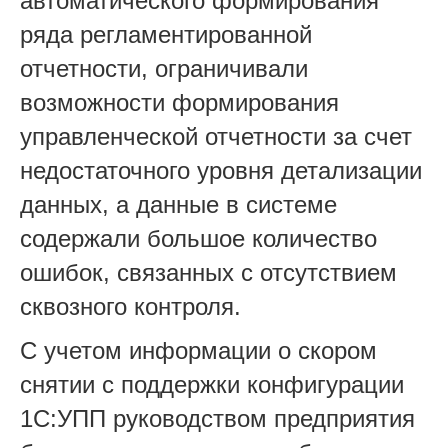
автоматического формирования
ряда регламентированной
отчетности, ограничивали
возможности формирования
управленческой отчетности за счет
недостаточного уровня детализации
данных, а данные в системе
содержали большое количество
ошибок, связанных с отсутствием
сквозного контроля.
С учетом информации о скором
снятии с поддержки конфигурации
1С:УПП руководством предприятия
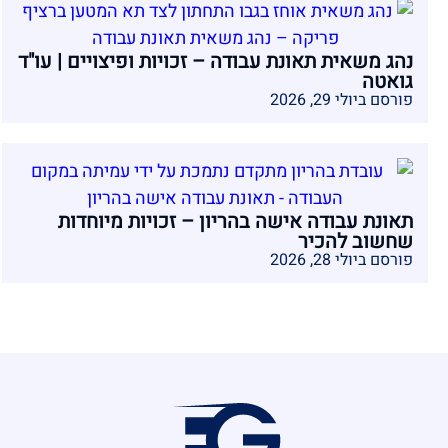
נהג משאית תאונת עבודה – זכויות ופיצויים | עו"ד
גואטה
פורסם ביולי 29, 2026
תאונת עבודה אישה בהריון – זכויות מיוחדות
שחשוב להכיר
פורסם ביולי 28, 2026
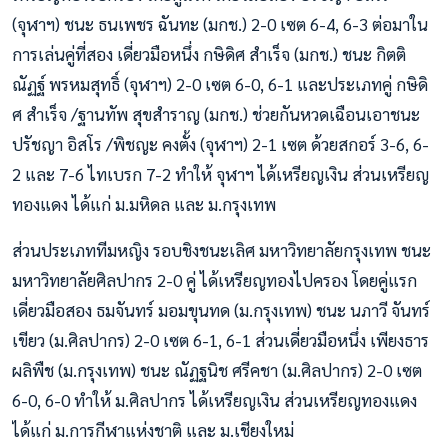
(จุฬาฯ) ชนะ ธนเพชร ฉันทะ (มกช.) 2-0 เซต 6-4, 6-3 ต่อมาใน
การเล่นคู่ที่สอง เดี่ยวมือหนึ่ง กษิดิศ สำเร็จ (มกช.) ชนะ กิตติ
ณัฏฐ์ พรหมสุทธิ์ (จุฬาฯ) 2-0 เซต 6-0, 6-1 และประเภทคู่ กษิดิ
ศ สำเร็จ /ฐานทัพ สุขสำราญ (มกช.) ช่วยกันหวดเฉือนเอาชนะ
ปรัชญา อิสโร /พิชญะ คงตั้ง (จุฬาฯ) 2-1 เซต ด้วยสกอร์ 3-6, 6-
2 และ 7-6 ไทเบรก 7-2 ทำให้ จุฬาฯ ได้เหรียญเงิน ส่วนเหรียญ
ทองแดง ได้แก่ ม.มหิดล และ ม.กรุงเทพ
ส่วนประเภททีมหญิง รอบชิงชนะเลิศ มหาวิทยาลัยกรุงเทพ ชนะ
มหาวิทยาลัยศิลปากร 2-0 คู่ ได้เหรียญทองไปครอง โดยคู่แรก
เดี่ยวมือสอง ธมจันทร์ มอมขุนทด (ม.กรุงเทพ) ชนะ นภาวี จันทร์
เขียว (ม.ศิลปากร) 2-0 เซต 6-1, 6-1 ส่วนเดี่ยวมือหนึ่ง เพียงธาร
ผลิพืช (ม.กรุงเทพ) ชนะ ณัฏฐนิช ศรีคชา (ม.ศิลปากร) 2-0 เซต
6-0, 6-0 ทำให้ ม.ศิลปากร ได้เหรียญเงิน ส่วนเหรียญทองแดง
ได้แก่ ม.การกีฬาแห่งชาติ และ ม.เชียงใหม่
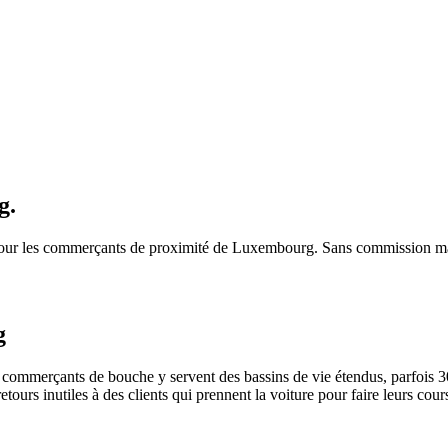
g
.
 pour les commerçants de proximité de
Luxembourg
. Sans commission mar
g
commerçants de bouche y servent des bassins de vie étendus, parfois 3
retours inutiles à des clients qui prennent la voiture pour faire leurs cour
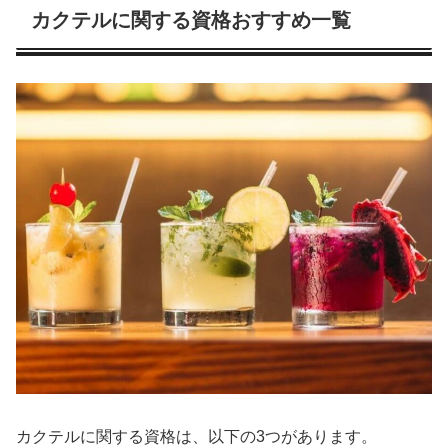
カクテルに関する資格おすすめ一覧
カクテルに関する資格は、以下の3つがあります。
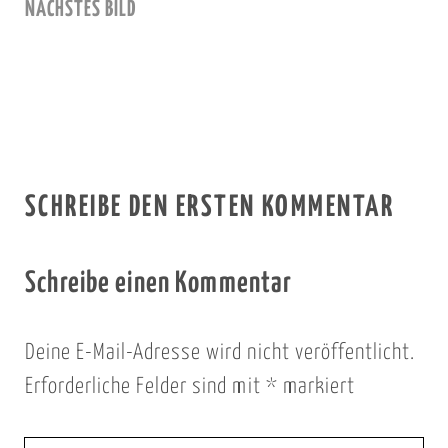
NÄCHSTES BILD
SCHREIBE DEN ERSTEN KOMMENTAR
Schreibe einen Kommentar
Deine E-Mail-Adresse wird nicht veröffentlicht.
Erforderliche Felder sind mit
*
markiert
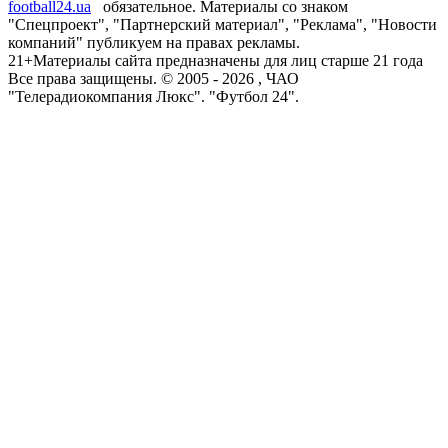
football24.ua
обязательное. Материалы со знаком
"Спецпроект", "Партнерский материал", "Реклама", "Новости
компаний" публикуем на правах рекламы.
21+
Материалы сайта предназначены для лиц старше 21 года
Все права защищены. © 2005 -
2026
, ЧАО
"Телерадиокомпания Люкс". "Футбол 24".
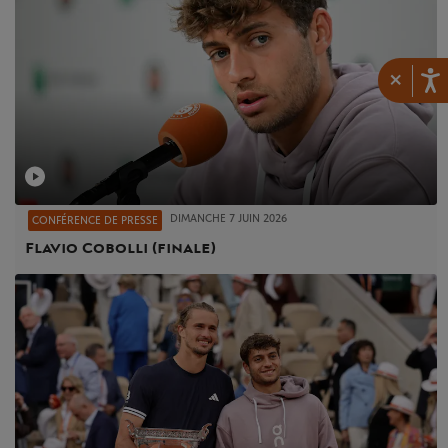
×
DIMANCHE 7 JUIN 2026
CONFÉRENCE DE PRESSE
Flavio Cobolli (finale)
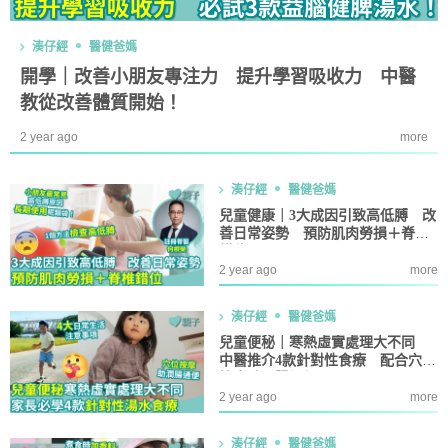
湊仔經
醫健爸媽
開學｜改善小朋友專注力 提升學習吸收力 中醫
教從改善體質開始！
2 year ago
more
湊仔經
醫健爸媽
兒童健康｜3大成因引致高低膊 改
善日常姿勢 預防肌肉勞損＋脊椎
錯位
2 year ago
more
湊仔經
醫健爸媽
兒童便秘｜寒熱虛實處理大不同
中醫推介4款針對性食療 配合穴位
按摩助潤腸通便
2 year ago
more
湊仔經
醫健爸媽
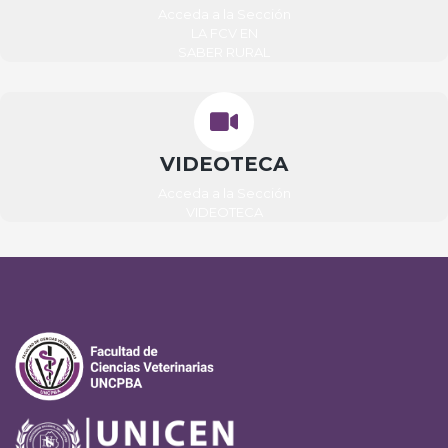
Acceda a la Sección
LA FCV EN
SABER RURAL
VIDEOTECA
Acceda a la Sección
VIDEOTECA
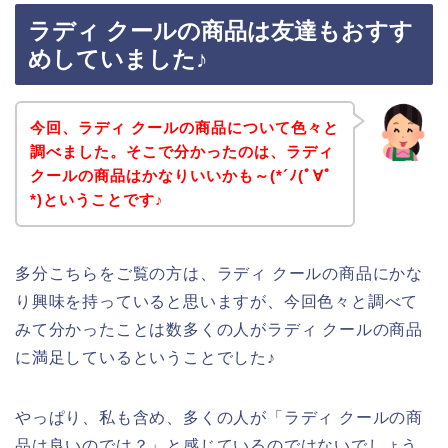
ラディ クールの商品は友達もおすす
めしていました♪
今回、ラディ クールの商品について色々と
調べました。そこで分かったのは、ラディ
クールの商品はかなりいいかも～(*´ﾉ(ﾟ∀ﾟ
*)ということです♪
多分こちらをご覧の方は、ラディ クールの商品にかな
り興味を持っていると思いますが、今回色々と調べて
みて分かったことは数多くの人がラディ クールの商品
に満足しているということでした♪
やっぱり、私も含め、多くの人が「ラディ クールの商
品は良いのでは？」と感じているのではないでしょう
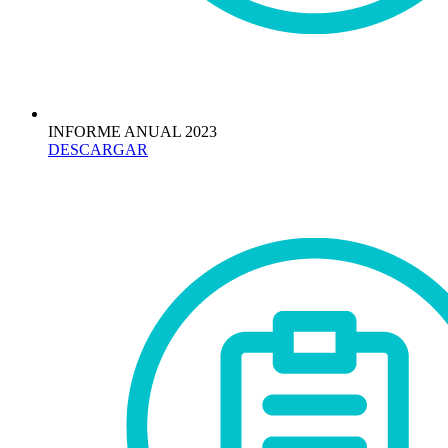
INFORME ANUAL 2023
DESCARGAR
───
**TASK ITEM:**
Output every record verbatim, skipping images.

**OUTPUT FOR THIS TASK:**
автоматического формирования
ряда регламентированной
отчетности, ограничивали
возможности формирования
управленческой отчетности за счет
недостаточного уровня детализации
данных, а данные в системе
содержали большое количество
ошибок, связанных с отсутствием
сквозного контроля.
С учетом информации о скором
снятии с поддержки конфигурации
1С:УПП руководством предприятия
נהג משאית תאונת עבודה – זכויות ופיצויים | עו"ד
גואטה
פורסם ביולי 29, 2026
תאונת עבודה אישה בהריון – זכויות מיוחדות
שחשוב להכיר
פורסם ביולי 28, 2026
(จุฬาฯ) ชนะ ธนเพชร ฉันทะ (มกช.) 2-0 เซต 6-4, 6-3 ต่อมาใน
การเล่นคู่ที่สอง เดี่ยวมือหนึ่ง กษิดิศ สำเร็จ (มกช.) ชนะ กิตติ
ณัฏฐ์ พรหมสุทธิ์ (จุฬาฯ) 2-0 เซต 6-0, 6-1 และประเภทคู่ กษิดิ
ศ สำเร็จ /ฐานทัพ สุขสำราญ (มกช.) ช่วยกันหวดเฉือนเอาชนะ
ปรัชญา อิสโร /พิชญะ คงตั้ง (จุฬาฯ) 2-1 เซต ด้วยสกอร์ 3-6, 6-
2 และ 7-6 ไทเบรก 7-2 ทำให้ จุฬาฯ ได้เหรียญเงิน ส่วนเหรียญ
ทองแดง ได้แก่ ม.มหิดล และ ม.กรุงเทพ
ส่วนประเภททีมหญิง รอบชิงชนะเลิศ มหาวิทยาลัยกรุงเทพ ชนะ
มหาวิทยาลัยศิลปากร 2-0 คู่ ได้เหรียญทองไปครอง โดยคู่แรก
เดี่ยวมือสอง ธมจันทร์ มอมขุนทด (ม.กรุงเทพ) ชนะ นภาวี จันทร์
เขียว (ม.ศิลปากร) 2-0 เซต 6-1, 6-1 ส่วนเดี่ยวมือหนึ่ง เพียงธาร
ผลิพืช (ม.กรุงเทพ) ชนะ ณัฏฐนิช ศรีคชา (ม.ศิลปากร) 2-0 เซต
6-0, 6-0 ทำให้ ม.ศิลปากร ได้เหรียญเงิน ส่วนเหรียญทองแดง
ได้แก่ ม.การกีฬาแห่งชาติ และ ม.เชียงใหม่
g
.
 pour les commerçants de proximité de
Luxembourg
. Sans commission mar
g
commerçants de bouche y servent des bassins de vie étendus, parfois 3
retours inutiles à des clients qui prennent la voiture pour faire leurs cour
カクテルに関する資格おすすめ一覧
カクテルに関する資格は、以下の3つがあります。
NÄCHSTES BILD
SCHREIBE DEN ERSTEN KOMMENTAR
Schreibe einen Kommentar
Deine E-Mail-Adresse wird nicht veröffentlicht.
Erforderliche Felder sind mit
*
markiert
football24.ua
обязательное. Материалы со знаком
"Спецпроект", "Партнерский материал", "Реклама", "Новости
компаний" публикуем на правах рекламы.
21+
Материалы сайта предназначены для лиц старше 21 года
Все права защищены. © 2005 -
2026
, ЧАО
"Телерадиокомпания Люкс". "Футбол 24".
×
DIMANCHE 7 JUIN 2026
CONFÉRENCE DE PRESSE
Flavio Cobolli (finale)
湊仔經
醫健爸媽
開學｜改善小朋友專注力 提升學習吸收力 中醫
教從改善體質開始！
2 year ago
more
湊仔經
醫健爸媽
兒童健康｜3大成因引致高低膊 改
善日常姿勢 預防肌肉勞損＋脊椎
錯位
2 year ago
more
湊仔經
醫健爸媽
兒童便秘｜寒熱虛實處理大不同
中醫推介4款針對性食療 配合穴位
按摩助潤腸通便
2 year ago
more
湊仔經
醫健爸媽
Acceda a la Sección
LA FCV EN
SABER RURAL
VIDEOTECA
Acceda a la Sección
VIDEOTECA
ラディ クールの商品は友達もおすす
めしていました♪
今回、ラディ クールの商品について色々と
調べました。そこで分かったのは、ラディ
クールの商品はかなりいいかも～(*´ﾉ(ﾟ∀ﾟ
*)ということです♪
多分こちらをご覧の方は、ラディ クールの商品にかな
り興味を持っていると思いますが、今回色々と調べて
みて分かったことは数多くの人がラディ クールの商品
に満足しているということでした♪
やっぱり、私も含め、多くの人が「ラディ クールの商
品は良いのでは？」と感じているのではないでしょう
INFORME ANUAL 2023
DESCARGAR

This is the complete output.